The Court asked if there was, and provided the [G]overnment the opportunity to provide any, evidence of sexual activity or penetration to include vaginal soreness, seminal fluids in her vagina, condom wrapper, used condom, DNA, wet spot on sheets, seeing the accused naked, seeing the accused lying in the bed, testimony to the effect of ‘a woman knows her body and knows when she has experienced sexual intercourse and that she experienced sex’ or any other independent evidence that corroborates the essential facts admitted.

The MJ:

queried the [G]overnment to provide any additional evidence beyond the admissions of the accused and noted there was no independent evidence any [sic] sexual activity from either [the alleged victim] or any other witness. The only somewhat corroborating evidence as to anything taking place was the evidence that the accused was in the room of [the alleged victim], that [the alleged victim] woke up naked from the waist down the following morning and that [the alleged victim] saw the accused leaving her room.

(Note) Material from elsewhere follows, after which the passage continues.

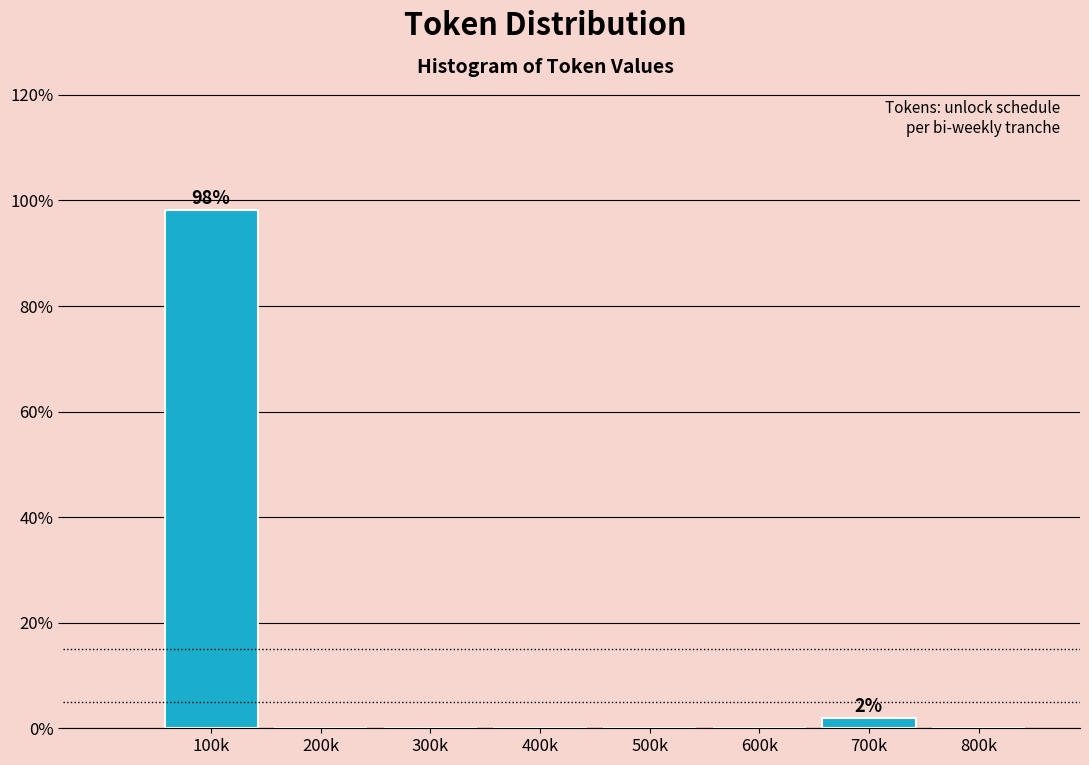

Reading left to right, list all the values displayed in this chart.

100k=98.1	200k=0.0	300k=0.0	400k=0.0	500k=0.0	600k=0.0	700k=1.9	800k=0.0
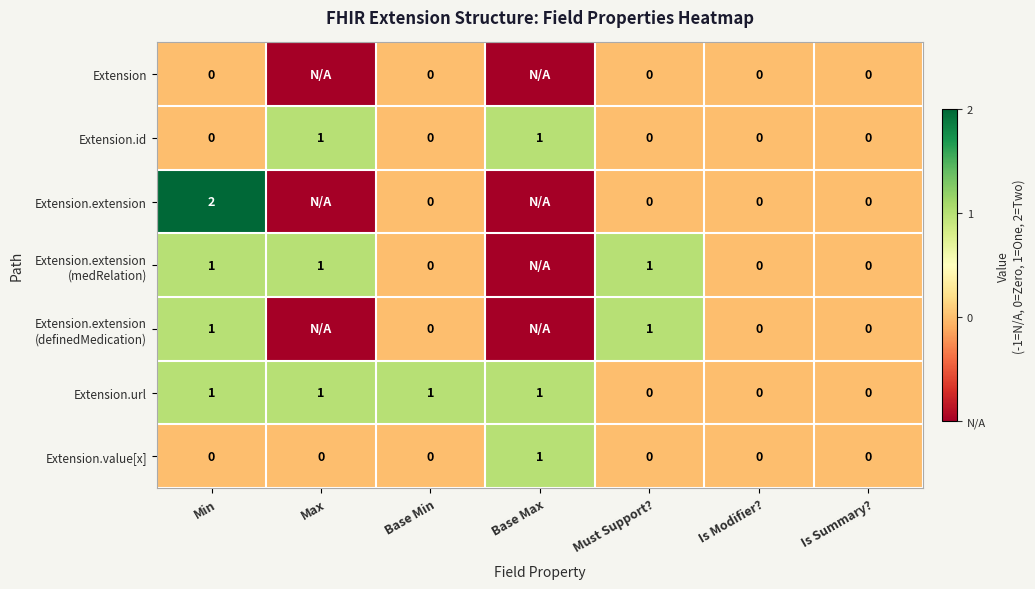

What is the smallest value displayed?

-1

Slip op. at 11 (quoting record).

Based on the absence of any evidence – whether physical evidence witness observations, sensations experienced by the alleged victim, injuries, or DNA – that would corroborate the accused’s admissions to sexual activity, the CCA finds that the military judge did not require too much corroboration.

Presumably (unless CAAF reverses), this absence of evidence will cause the military judge to enter a finding of not guilty to the two specifications at issue. See R.C.M. 917.